Abstract

ABSTRACT Diffusion is a long-established concept that deals with the mechanisms explaining the prevalence of social movements. However, previous empirical studies on digital movement merely used diffusion as a term referring to increasing numbers of posts or public attention, without distinguishing what is diffused nor asking how information is diffused. Studies applying social network analysis have restricted themselves to retweet networks from a static perspective and emphasized the main actors and critical messages driven by the crowds. While the previous studies examined information diffusion as an outcome, they were unable to reveal the underlying processes that define how digitally networked movements spread over time among crowds embedded in different communities. As a case study, this paper investigates how the German-speaking network #FridaysForFuture was facilitated and contested through different diffusion dynamics.
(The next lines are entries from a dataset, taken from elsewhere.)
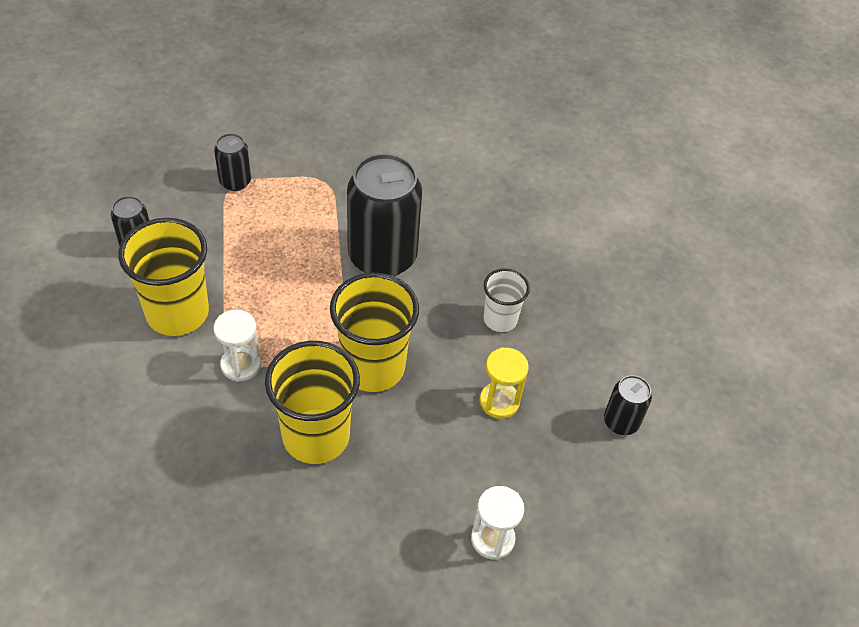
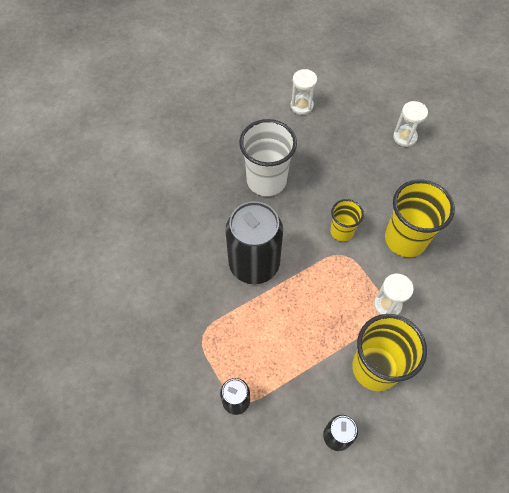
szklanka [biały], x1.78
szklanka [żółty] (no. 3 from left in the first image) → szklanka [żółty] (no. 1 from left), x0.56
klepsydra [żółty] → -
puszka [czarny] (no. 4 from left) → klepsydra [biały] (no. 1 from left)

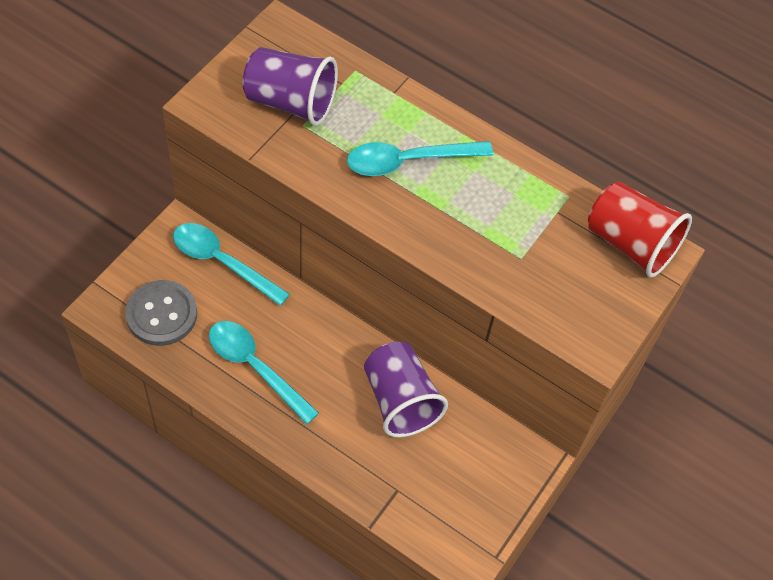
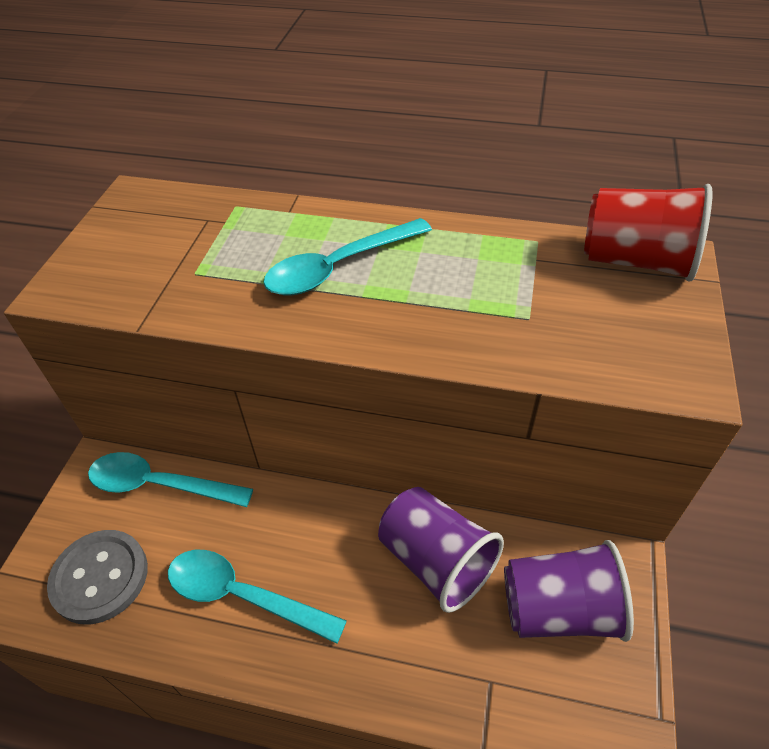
szklanka [fioletowy] (no. 1 from left in the first image) → szklanka [fioletowy] (no. 2 from left), shifted

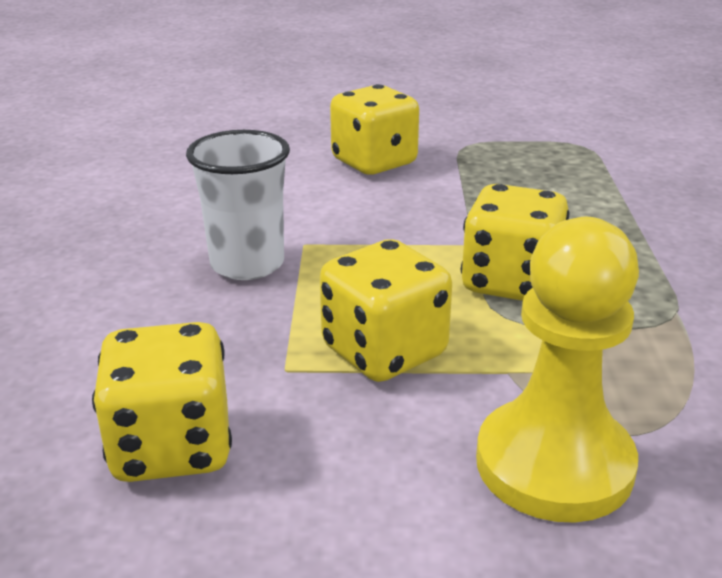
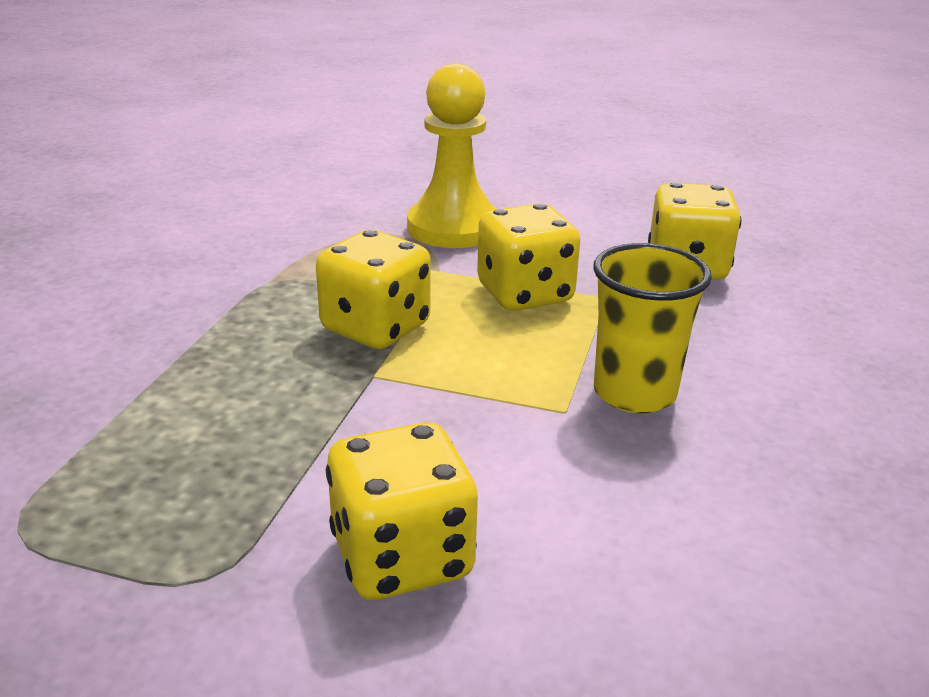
szklanka [biały] → szklanka [żółty]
By inferring a diffusion network based on 237,892 retweeting sequences and the following/follower relationships of the 51,803 engaged actors in the early stages of #FridaysForFuture, it quantifies the digitally networked movement from a top-down perspective: the network, the tweets, and the retweets, concerning aspects of both actor and content. The findings suggest the development of digitally networked movements depends on their ability to influence and spread among different networked publics. The diffusion mechanisms of information, discourses, and beliefs of digitally networked movements were mainly enabled by, and flowed through, pre-existing networks rather than situational spontaneity. However, they varied according to issue salience and were distinguished by the network structures, political positions, ideological lines, and geographical proximities of the involved communities.